About PCRC
Michael L. Prendergast, Ph.D., UCLA’s Principal Investigator, is Director of the Criminal Justice Research Group at the UCLA Integrated Substance Abuse Programs. UCLA key personnel include: Patricia Noble-Desy, M.A., Criminal Justice Co-Investigator. Ms Noble-Desy is Administrator of Chemical Dependency Treatment Programs and Drug Testing in the Washington State Department of Corrections. David Farabee, Ph.D., Co-Investigator. Dr. Farabee is a Professor-in Residence at UCLA and Director of the Juvenile Justice Research Group at ISAP. His research areas include drug abuse, adult and juvenile crime, HIV/AIDS, and offender treatment. Hildi Hagedorn, Ph.D., L.P., Scientific Advisor on Implementation, is Implementation Research Coordinator for the Department of Veteran’s Affairs Center for Chronic Disease Outcomes Research, VA Quality Enhancement Research Initiative, Substance Use Disorders Center.
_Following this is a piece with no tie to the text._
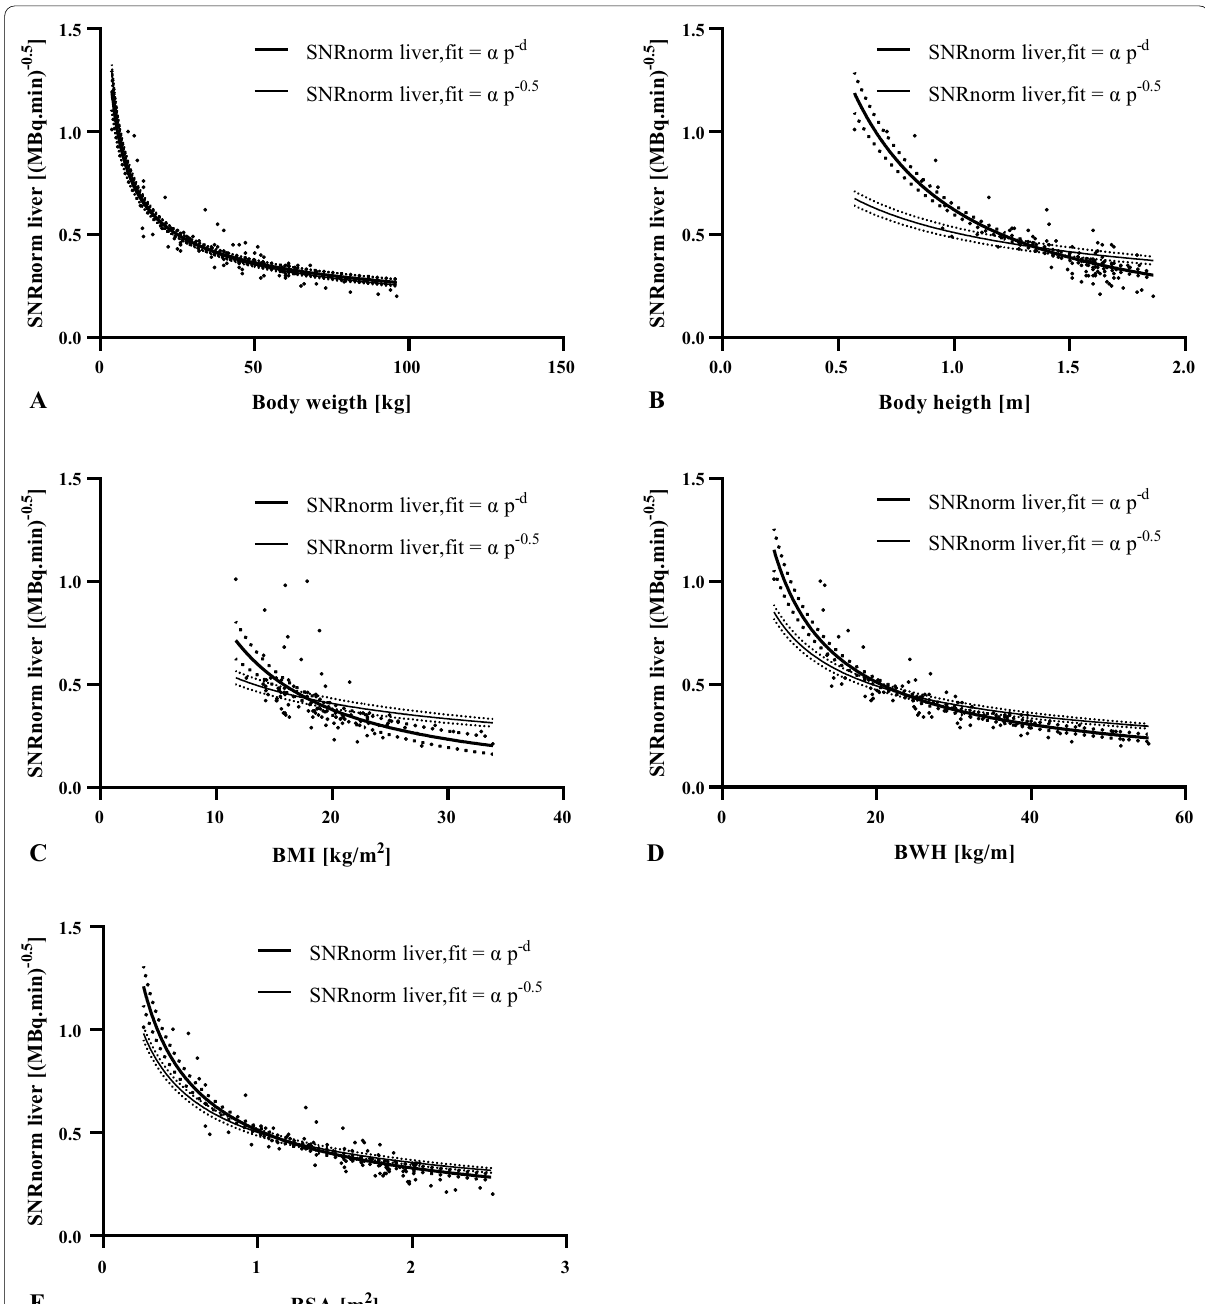
Fig. 2 Curve fitting to determine the fit parameters for a linear and nonlinear dosage regimen of the mean SNRnorm liver ([MBq body weight ( a ), body height ( b ), BMI ( c ), BWH ( e ) and BSA ( e ). The dashed lines represent the 95% confidence intervals of the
William Burdon, Ph.D., Co-Investigator, is a social psychologist with research experience in prison-based substance abuse treatment, contingency management in drug abuse treatment settings, and HIV/AIDS among incarcerated and post-incarcerated populations. Elizabeth Hall, Ph.D., Center Administrator, is a psychological anthropologist with research experience in program evaluation, qualitative methodology, substance abuse treatment for women offenders, and contingency management among correctional populations. Jerry Cartier, M.A., is a study director and facilitator for the Assessment project and has considerable experience in the corrections drug and alcohol treatment field as a practitioner, administrator, and researcher. Stacy Calhoun, M.A., Data Manager/Qualitative Researcher, has been involved in substance abuse research for over nine years. Her research interests include offender reentry, drugs and crime, treatment for substance abusing offenders, and gender issues in substance abuse treatment.
The Pacific Coast Research Center is situated in the Integrated Substance Abuse Programs (ISAP) in UCLA’s Semel Institute for Neuroscience and Human Behavior. ISAP brings to the CJ-DATS initiative three decades of experience in research on the relationship between drugs and crime and on program- and system-level interventions for drug-using offenders.